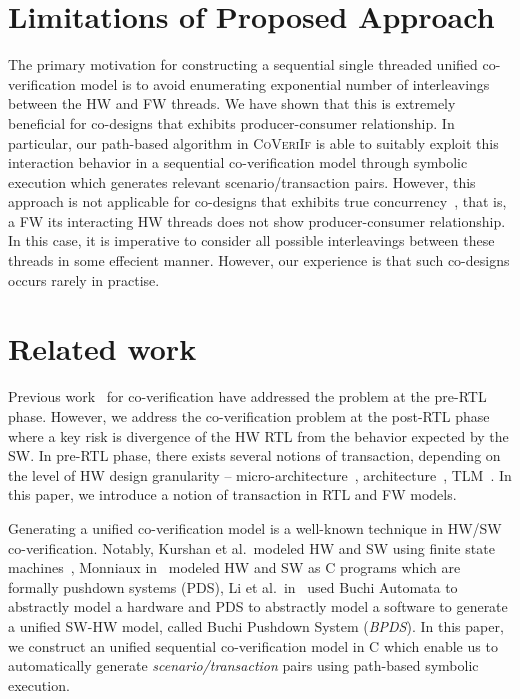 \documentclass[sigconf]{acmart}
\newcommand{\tool}[1]{\textsc{#1}\xspace}
\newcommand{\verifox}{\tool{CoVeriIf}}
\begin{document}
\section{Limitations of Proposed Approach}
The primary motivation for constructing a sequential single threaded unified 
co-verification model is to avoid enumerating exponential number of interleavings 
between the HW and FW threads.  We have shown that this is extremely beneficial for 
co-designs that exhibits producer-consumer relationship.  
In particular, our path-based algorithm in \verifox is able to suitably exploit 
this interaction behavior in a sequential co-verification model through symbolic 
execution which generates relevant scenario/transaction pairs.  However, this approach 
is not applicable for co-designs that exhibits true concurrency~\cite{concurrency}, 
that is, a FW its interacting HW threads does not show producer-consumer relationship.  
In this case, it is imperative to consider all possible interleavings between
these threads in some effecient manner.  However, our experience is that such 
co-designs occurs rarely in practise. 


\section{Related work}

Previous work~\cite{codes14,codes15,fmcad13,memocode06} for 
co-verification have addressed the problem at the pre-RTL phase. 
However, we address the co-veri\-fi\-cation problem at the post-RTL
phase~\cite{fase10,vlsid13} where a key risk is divergence of the 
HW RTL from the behavior expected by the SW. In pre-RTL phase, 
there exists several notions of transaction, depending on the level 
of HW design granularity -- micro-architecture~\cite{mcbmq},
architecture~\cite{mcbmq}, TLM~\cite{tlm-book,hvc}. In this paper, 
we introduce a notion of transaction in RTL and FW models.      

Generating a unified co-verification model is a well-known 
technique in HW/SW co-verification.  Notably, Kurshan et al.~modeled HW and 
SW using finite state machines~\cite{fmsd02}, Monniaux in~\cite{emsoft07} modeled
HW and SW as C programs which are formally pushdown systems (PDS), 
Li et al.~in~\cite{fase10} used Buchi Automata to abstractly
model a hardware and PDS to abstractly model a software to generate a unified SW-HW model, 
called Buchi Pushdown System ({\em BPDS}).  In this paper, we construct an unified 
sequential co-verification model in C which enable us to automatically 
generate {\em scenario/transaction} pairs using path-based symbolic execution. 
\end{document}
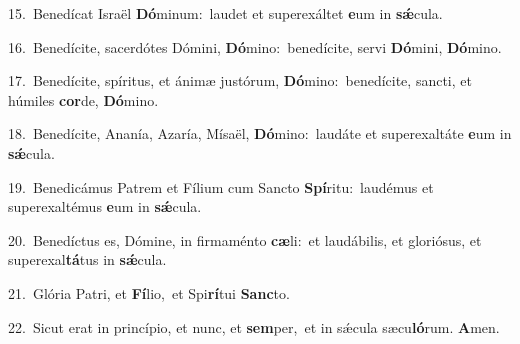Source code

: {\numbfont\textcolor{\numbcolor}{15.}}~Benedícat Israël \textbf{Dó}\-minum:~\star laudet et superexáltet \textbf{e}\-um in \textbf{sǽ}\-cula.\par
{\numbfont\textcolor{\numbcolor}{16.}}~Benedícite, sacerdótes Dómini, \textbf{Dó}\-mino:~\star benedícite, servi \textbf{Dó}\-mini, \textbf{Dó}\-mino.\par
{\numbfont\textcolor{\numbcolor}{17.}}~Benedícite, spíritus, et ánimæ justórum, \textbf{Dó}\-mino:~\star benedícite, sancti, et húmiles \textbf{cor}\-de, \textbf{Dó}\-mino.\par
{\numbfont\textcolor{\numbcolor}{18.}}~Benedícite, Ananía, Azaría, Mísaël, \textbf{Dó}\-mino:~\star laudáte et superexaltáte \textbf{e}\-um in \textbf{sǽ}\-cula.\par
{\numbfont\textcolor{\numbcolor}{19.}}~Benedicámus Patrem et Fílium cum Sancto \textbf{Spí}\-ritu:~\star laudémus et superexaltémus \textbf{e}\-um in \textbf{sǽ}\-cula.\par
{\numbfont\textcolor{\numbcolor}{20.}}~Benedíctus es, Dómine, in firmaménto \textbf{cæ}\-li:~\star et laudábilis, et gloriósus, et superexal\-\textbf{tá}\-tus in \textbf{sǽ}\-cula.\par
{\numbfont\textcolor{\numbcolor}{21.}}~Glória Patri, et \textbf{Fí}\-lio,~\star et Spi\-\textbf{rí}\-tui \textbf{Sanc}\-to.\par
{\numbfont\textcolor{\numbcolor}{22.}}~Sicut erat in princípio, et nunc, et \textbf{sem}\-per,~\star et in sǽcula sæcu\-\textbf{ló}\-rum. \textbf{A}\-men.\par
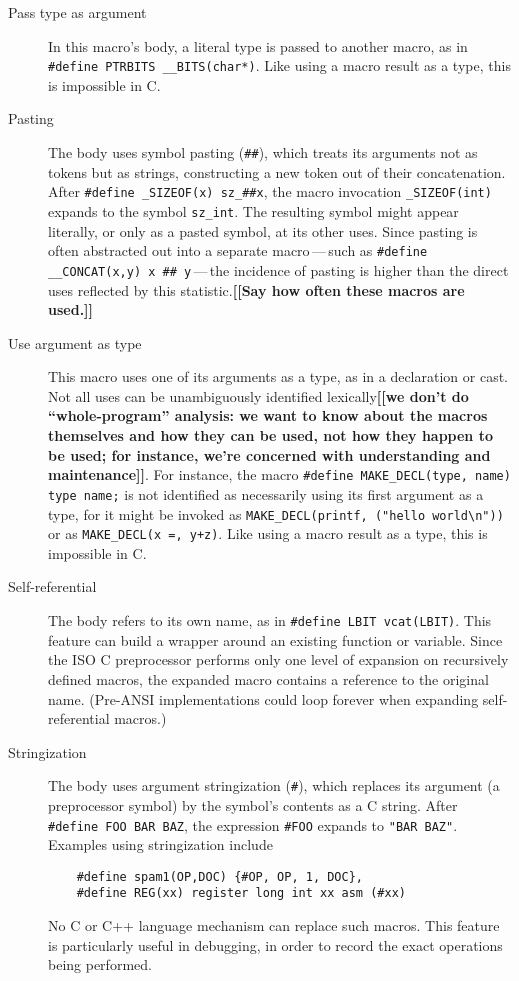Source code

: \documentclass[10pt]{article}
\newcommand{\comment}[1]{\textbf{[[#1]]}}
\begin{document}
\begin{description}
\item[Pass type as argument]
  In this macro's body, a literal type is passed to another macro, as in
  {\tt \#define PTRBITS \verb|__BITS|(char*)}.  Like using a macro result
  as a type, this is impossible in C\@.

\item[Pasting]\label{def:pasting}
  The body uses symbol pasting ({\tt \#\#}), which treats its arguments not
  as tokens but as strings, constructing a new token out of their
  concatenation.  After {\tt \#define \verb|_SIZEOF|(x) \verb|sz_|\#\#x},
  the macro invocation {\tt \verb|_SIZEOF|(int)} expands to the 
  symbol {\tt \verb|sz_int|}.  The resulting symbol might appear literally, or
  only as a pasted symbol, at its other uses.  Since pasting is often
  abstracted out into a separate macro\,---\,such as {\tt \#define
  \verb|__CONCAT|(x,y) x \#\# y}\,---\,the incidence of pasting is higher
  than the direct uses reflected by this statistic.\comment{Say how often
  these macros are used.}

\item[Use argument as type]
  This macro uses one of its arguments as a type, as in a declaration or
  cast.  Not all uses can be unambiguously identified lexically\comment{we
  don't do ``whole-program'' analysis:  we want to know about the macros
  themselves and how they can be used, not how they happen to be used; for
  instance, we're concerned with understanding and maintenance}.  For
  instance, the macro {\tt \#define \verb|MAKE_DECL|(type, name) type
  name;} is not identified as necessarily using its first argument as a
type, for it might be invoked as {\tt \verb|MAKE_DECL|(printf, ("hello
world\verb|\|n"))} or as {\tt \verb|MAKE_DECL|(x =, y+z)}.  Like using a
macro result as a type, this is impossible in C\@.

\item[Self-referential]
  The body refers to its own name, as in {\tt \#define LBIT vcat(LBIT)}.
  This feature can build a wrapper around an existing function or variable.
  Since the ISO C preprocessor performs only one level of expansion on
  recursively defined macros, the expanded macro contains a reference to
  the original name.  (Pre-ANSI implementations could loop forever when
  expanding self-referential macros.)

\item[Stringization]
  The body uses argument stringization ({\tt \#}), which replaces its
  argument (a preprocessor symbol) by the symbol's contents as a C string.
  After {\tt \#define FOO BAR BAZ}, the expression {\tt \#FOO} expands to
  {\tt "BAR~BAZ"}.  Examples using stringization include
\begin{verbatim}
    #define spam1(OP,DOC) {#OP, OP, 1, DOC},
    #define REG(xx) register long int xx asm (#xx)
\end{verbatim}
  No C or C++ language mechanism can replace such macros.  This feature is
  particularly useful in debugging, in order to record the exact
  operations being performed.

\end{description}
\end{document}
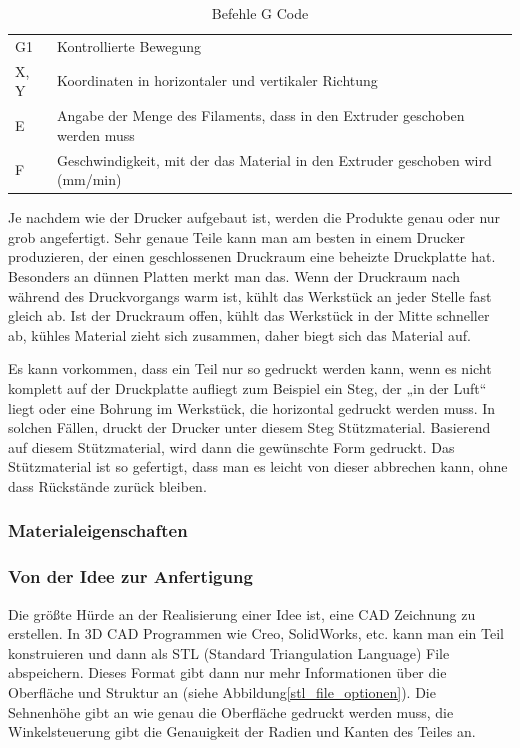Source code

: 			\begin{table}[htbp]
  		\centering
  		\caption{Befehle G Code}
	    \begin{tabular}{ll}
	    G1    & Kontrollierte Bewegung \\
	    X, Y  & Koordinaten in horizontaler und vertikaler Richtung \\
	    E     & Angabe der Menge des Filaments, dass in den Extruder geschoben werden muss \\
	    F     & Geschwindigkeit, mit der das Material in den Extruder geschoben wird (mm/min) \\
	    \end{tabular}%
	  	\label{tab:befehle gcode}%
			\end{table}%

		Je nachdem wie der Drucker aufgebaut ist, werden die Produkte genau oder nur grob angefertigt. Sehr genaue Teile kann man am besten in einem Drucker produzieren, der einen geschlossenen Druckraum \bzw eine beheizte Druckplatte hat.
		Besonders an dünnen Platten merkt man das. Wenn der Druckraum nach \bzw während des Druckvorgangs warm ist, kühlt das Werkstück an jeder Stelle fast gleich ab.
		Ist der Druckraum offen, kühlt das Werkstück in der Mitte schneller ab, kühles Material zieht sich zusammen, daher biegt sich das Material auf.

			\newpage

		Es kann vorkommen, dass ein Teil nur so gedruckt werden kann, wenn es nicht komplett auf der Druckplatte aufliegt zum Beispiel ein Steg, der „in der Luft“ liegt oder eine Bohrung im Werkstück, die horizontal gedruckt werden muss.
		In solchen Fällen, druckt der Drucker unter diesem Steg Stützmaterial. Basierend auf diesem Stützmaterial, wird dann die gewünschte Form gedruckt.
		Das Stützmaterial ist so gefertigt, dass man es leicht von dieser abbrechen kann, ohne dass Rückstände zurück bleiben.

		\subsubsection{Materialeigenschaften}

		\subsubsection{Von der Idee zur Anfertigung}

		Die größte Hürde an der Realisierung einer Idee ist, eine CAD Zeichnung zu erstellen. In 3D CAD Programmen wie Creo, SolidWorks, etc. kann man ein Teil konstruieren und dann als STL (Standard Triangulation Language) File abspeichern.
		Dieses Format gibt dann nur mehr Informationen über die Oberfläche und Struktur an (siehe Abbildung\ref{stl_file_optionen}).
		Die Sehnenhöhe gibt an wie genau die Oberfläche gedruckt werden muss, die Winkelsteuerung gibt die Genauigkeit der Radien und Kanten des Teiles an.


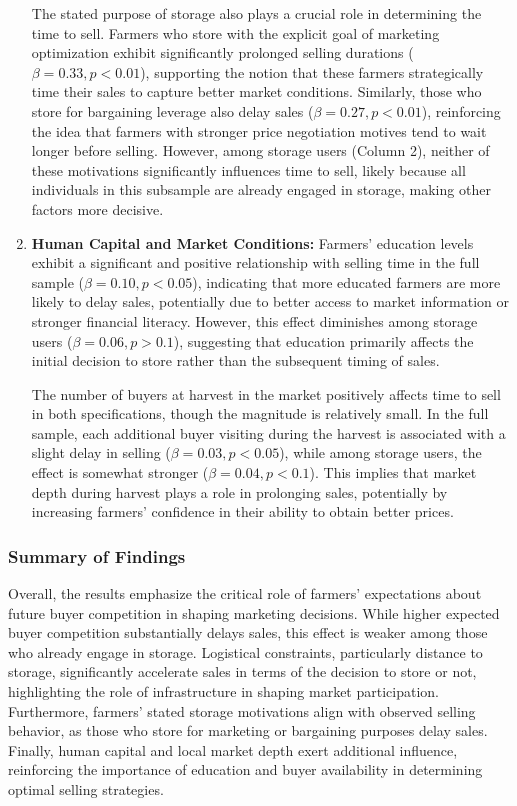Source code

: \begin{enumerate}
    The stated purpose of storage also plays a crucial role in determining the time to sell. Farmers who store with the explicit goal of marketing optimization exhibit significantly prolonged selling durations (\(\beta = 0.33, p<0.01\)), supporting the notion that these farmers strategically time their sales to capture better market conditions. Similarly, those who store for bargaining leverage also delay sales (\(\beta = 0.27, p<0.01\)), reinforcing the idea that farmers with stronger price negotiation motives tend to wait longer before selling. However, among storage users (Column 2), neither of these motivations significantly influences time to sell, likely because all individuals in this subsample are already engaged in storage, making other factors more decisive.
    
    \item \textbf{Human Capital and Market Conditions:} Farmers’ education levels exhibit a significant and positive relationship with selling time in the full sample (\(\beta = 0.10, p<0.05\)), indicating that more educated farmers are more likely to delay sales, potentially due to better access to market information or stronger financial literacy. However, this effect diminishes among storage users (\(\beta = 0.06, p>0.1\)), suggesting that education primarily affects the initial decision to store rather than the subsequent timing of sales.
    
    The number of buyers at harvest in the market positively affects time to sell in both specifications, though the magnitude is relatively small. In the full sample, each additional buyer visiting during the harvest is associated with a slight delay in selling (\(\beta = 0.03, p<0.05\)), while among storage users, the effect is somewhat stronger (\(\beta = 0.04, p<0.1\)). This implies that market depth during harvest plays a role in prolonging sales, potentially by increasing farmers’ confidence in their ability to obtain better prices.
\end{enumerate}

\subsubsection{Summary of Findings}
\noindent 
Overall, the results emphasize the critical role of farmers’ expectations about future buyer competition in shaping marketing decisions. While higher expected buyer competition substantially delays sales, this effect is weaker among those who already engage in storage. Logistical constraints, particularly distance to storage, significantly accelerate sales in terms of the decision to store or not, highlighting the role of infrastructure in shaping market participation. Furthermore, farmers’ stated storage motivations align with observed selling behavior, as those who store for marketing or bargaining purposes delay sales. Finally, human capital and local market depth exert additional influence, reinforcing the importance of education and buyer availability in determining optimal selling strategies.



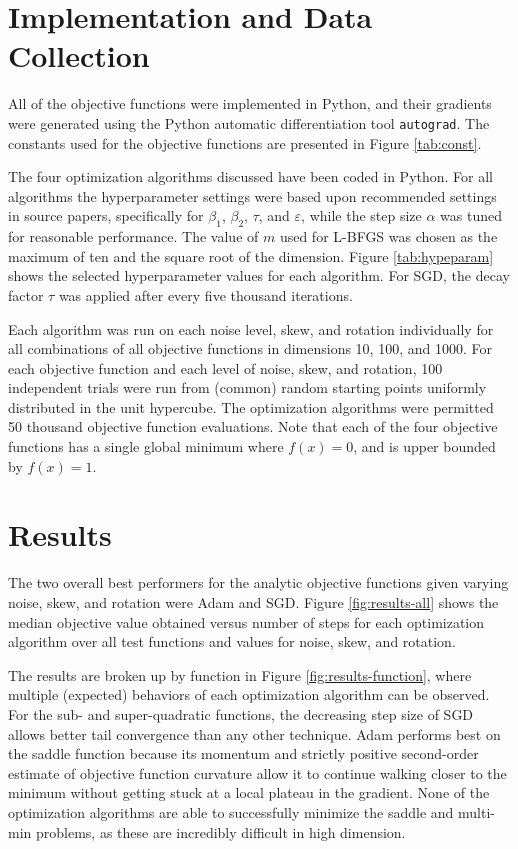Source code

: \documentclass[conference]{ieeeconf}  %
\begin{document}
\section{Implementation and Data Collection}

All of the objective functions were implemented in Python, and their
gradients were generated using the Python automatic differentiation
tool {\tt autograd}.  The constants used for the objective functions
are presented in Figure \ref{tab:const}.

The four optimization algorithms discussed have been coded in Python.
For all algorithms the hyperparameter settings were based upon
recommended settings in source papers, specifically for $\beta_1$,
$\beta_2$, $\tau$, and $\varepsilon$, while the step size $\alpha$ was
tuned for reasonable performance. The value of $m$ used for L-BFGS
was chosen as the maximum of ten and the square root of the
dimension. Figure \ref{tab:hypeparam} shows the selected hyperparameter
values for each algorithm.  For SGD, the decay factor $\tau$ was
applied after every five thousand iterations.

Each algorithm was run on each noise level, skew, and rotation
individually for all combinations of all objective functions in
dimensions 10, 100, and 1000. For each objective function and each
level of noise, skew, and rotation, 100 independent trials were run
from (common) random starting points uniformly distributed in the unit
hypercube. The optimization algorithms were permitted 50 thousand
objective function evaluations. Note that each of the four objective
functions has a single global minimum where $f(x) = 0$, and is upper
bounded by $f(x) = 1$.

\section{Results}

The two overall best performers for the analytic objective functions
given varying noise, skew, and rotation were Adam and SGD.  Figure
\ref{fig:results-all} shows the median objective value obtained versus
number of steps for each optimization algorithm over all test
functions and values for noise, skew, and rotation.

The results are broken up by function in Figure
\ref{fig:results-function}, where multiple (expected) behaviors of
each optimization algorithm can be observed. For the sub- and
super-quadratic functions, the decreasing step size of SGD allows
better tail convergence than any other technique. Adam performs best
on the saddle function because its momentum and strictly positive
second-order estimate of objective function curvature allow it to
continue walking closer to the minimum without getting stuck at a
local plateau in the gradient. None of the optimization algorithms are
able to successfully minimize the saddle and multi-min problems, as
these are incredibly difficult in high dimension.
\end{document}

# # #

Instruction
Return every line of the records in which the word "feature" is found.

Answer box
  This feature can build a wrapper around an existing function or variable.
  No C or C++ language mechanism can replace such macros.  This feature is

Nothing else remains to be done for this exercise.